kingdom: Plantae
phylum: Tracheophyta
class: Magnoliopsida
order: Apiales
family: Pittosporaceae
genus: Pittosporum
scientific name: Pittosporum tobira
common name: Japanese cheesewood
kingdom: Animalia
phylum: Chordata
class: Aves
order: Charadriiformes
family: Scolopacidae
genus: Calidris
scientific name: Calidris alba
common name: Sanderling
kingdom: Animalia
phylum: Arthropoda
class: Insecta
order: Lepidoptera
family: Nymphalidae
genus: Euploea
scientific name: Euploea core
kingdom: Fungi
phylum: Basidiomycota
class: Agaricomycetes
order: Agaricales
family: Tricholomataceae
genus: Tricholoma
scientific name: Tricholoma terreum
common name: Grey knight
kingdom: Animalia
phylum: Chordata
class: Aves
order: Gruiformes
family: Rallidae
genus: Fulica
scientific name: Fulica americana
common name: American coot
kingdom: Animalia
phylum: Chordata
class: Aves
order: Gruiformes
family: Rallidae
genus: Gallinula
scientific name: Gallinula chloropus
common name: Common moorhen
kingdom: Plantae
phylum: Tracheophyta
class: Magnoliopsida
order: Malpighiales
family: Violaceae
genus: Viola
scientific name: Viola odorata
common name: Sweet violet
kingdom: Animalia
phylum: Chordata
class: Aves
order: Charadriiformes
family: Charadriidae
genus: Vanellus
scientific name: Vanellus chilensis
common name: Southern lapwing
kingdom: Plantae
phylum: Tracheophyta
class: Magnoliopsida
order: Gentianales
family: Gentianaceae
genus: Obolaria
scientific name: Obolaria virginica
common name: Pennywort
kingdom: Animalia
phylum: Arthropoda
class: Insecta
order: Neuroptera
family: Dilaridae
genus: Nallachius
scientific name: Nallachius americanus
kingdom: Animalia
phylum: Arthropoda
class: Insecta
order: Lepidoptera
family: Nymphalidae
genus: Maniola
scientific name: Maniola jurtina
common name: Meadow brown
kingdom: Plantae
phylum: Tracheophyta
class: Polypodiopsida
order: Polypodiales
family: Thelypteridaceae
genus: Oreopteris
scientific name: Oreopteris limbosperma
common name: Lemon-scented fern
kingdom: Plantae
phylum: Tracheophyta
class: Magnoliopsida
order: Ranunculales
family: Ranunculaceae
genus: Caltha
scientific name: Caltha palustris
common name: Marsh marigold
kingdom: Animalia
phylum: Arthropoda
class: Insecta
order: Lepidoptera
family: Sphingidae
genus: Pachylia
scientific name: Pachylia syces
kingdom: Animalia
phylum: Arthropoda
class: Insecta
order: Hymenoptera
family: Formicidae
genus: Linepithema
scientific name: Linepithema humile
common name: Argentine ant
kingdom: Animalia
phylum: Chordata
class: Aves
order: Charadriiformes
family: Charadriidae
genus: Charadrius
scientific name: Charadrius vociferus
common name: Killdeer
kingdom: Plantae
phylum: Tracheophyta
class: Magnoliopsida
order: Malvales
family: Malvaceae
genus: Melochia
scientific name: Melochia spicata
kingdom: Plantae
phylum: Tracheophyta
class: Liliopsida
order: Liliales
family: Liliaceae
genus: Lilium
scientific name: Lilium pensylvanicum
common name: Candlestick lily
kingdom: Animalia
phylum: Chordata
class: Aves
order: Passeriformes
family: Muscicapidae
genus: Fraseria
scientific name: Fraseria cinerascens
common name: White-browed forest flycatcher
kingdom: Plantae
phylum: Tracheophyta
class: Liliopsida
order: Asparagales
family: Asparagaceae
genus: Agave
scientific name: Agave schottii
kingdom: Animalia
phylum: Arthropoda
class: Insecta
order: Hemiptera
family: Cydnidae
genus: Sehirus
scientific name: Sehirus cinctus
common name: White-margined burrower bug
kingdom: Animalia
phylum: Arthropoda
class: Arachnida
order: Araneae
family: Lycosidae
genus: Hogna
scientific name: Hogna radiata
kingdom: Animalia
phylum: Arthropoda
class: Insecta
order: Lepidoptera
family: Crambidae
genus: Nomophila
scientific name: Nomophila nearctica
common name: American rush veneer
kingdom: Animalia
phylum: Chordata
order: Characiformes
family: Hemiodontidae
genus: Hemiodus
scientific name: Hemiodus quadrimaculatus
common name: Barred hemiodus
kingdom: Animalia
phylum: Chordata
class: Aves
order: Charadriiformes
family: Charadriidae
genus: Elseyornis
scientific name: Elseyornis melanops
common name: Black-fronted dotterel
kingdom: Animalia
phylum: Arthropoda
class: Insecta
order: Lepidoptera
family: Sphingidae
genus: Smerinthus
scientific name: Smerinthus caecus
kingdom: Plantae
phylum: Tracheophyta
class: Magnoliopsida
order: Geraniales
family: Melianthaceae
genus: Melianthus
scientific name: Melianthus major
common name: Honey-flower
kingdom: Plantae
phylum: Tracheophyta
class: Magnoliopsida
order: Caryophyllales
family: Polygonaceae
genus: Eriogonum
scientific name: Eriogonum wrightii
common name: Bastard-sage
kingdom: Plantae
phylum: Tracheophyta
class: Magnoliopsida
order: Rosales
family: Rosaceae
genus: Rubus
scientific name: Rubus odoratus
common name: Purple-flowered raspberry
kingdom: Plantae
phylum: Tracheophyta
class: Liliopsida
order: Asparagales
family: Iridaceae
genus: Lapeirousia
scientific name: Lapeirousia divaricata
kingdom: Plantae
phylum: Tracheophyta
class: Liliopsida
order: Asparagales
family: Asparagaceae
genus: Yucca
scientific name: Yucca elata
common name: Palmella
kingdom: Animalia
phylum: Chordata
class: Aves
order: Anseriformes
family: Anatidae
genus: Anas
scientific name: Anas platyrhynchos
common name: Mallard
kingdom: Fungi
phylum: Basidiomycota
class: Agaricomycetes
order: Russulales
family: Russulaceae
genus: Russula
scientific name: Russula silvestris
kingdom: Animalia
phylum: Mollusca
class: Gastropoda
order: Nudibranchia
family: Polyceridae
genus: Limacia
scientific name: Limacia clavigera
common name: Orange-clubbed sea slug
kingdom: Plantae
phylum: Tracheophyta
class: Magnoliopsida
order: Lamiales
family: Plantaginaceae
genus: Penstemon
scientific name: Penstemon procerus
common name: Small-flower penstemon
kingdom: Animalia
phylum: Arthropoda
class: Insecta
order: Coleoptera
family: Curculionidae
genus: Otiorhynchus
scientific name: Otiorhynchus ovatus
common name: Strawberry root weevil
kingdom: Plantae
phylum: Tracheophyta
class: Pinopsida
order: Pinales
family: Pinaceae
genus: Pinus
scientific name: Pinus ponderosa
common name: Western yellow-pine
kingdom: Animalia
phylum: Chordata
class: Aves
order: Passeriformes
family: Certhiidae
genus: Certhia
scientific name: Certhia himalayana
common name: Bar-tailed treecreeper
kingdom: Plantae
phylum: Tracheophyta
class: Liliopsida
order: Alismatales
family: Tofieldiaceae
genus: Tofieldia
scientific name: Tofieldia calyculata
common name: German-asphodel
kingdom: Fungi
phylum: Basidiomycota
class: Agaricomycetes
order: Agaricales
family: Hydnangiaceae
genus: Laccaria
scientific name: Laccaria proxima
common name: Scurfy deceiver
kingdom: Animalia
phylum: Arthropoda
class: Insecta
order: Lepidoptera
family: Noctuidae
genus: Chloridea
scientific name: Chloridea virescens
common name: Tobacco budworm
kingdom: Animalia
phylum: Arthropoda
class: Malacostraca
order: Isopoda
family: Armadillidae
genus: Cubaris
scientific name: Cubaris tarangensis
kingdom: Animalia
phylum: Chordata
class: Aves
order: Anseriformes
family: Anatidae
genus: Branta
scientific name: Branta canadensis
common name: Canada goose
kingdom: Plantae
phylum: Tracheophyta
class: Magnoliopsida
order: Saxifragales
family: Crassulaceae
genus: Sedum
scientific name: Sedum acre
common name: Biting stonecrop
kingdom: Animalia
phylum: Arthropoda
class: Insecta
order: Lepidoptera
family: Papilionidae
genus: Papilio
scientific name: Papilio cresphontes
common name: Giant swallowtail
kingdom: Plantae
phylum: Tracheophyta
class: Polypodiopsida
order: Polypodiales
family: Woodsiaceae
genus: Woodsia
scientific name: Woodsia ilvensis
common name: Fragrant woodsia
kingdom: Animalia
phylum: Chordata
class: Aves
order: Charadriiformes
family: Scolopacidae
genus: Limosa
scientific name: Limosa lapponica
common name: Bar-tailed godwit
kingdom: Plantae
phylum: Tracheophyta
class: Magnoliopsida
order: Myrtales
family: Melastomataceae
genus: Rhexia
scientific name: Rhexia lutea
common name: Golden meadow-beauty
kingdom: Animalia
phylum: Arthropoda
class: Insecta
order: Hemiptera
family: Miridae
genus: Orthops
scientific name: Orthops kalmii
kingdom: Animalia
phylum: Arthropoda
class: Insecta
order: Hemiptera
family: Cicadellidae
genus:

--- EXERCISE ---
Beginning at the line that contains "scientific name: Linepithema humile" and ending after the line that contains "family: Liliaceae", reproduce those lines of the records, substituting "vernacular name" for "common name" and leaving everything else unchanged.

--- EXERCISE ANSWER ---
scientific name: Linepithema humile
vernacular name: Argentine ant
kingdom: Animalia
phylum: Chordata
class: Aves
order: Charadriiformes
family: Charadriidae
genus: Charadrius
scientific name: Charadrius vociferus
vernacular name: Killdeer
kingdom: Plantae
phylum: Tracheophyta
class: Magnoliopsida
order: Malvales
family: Malvaceae
genus: Melochia
scientific name: Melochia spicata
kingdom: Plantae
phylum: Tracheophyta
class: Liliopsida
order: Liliales
family: Liliaceae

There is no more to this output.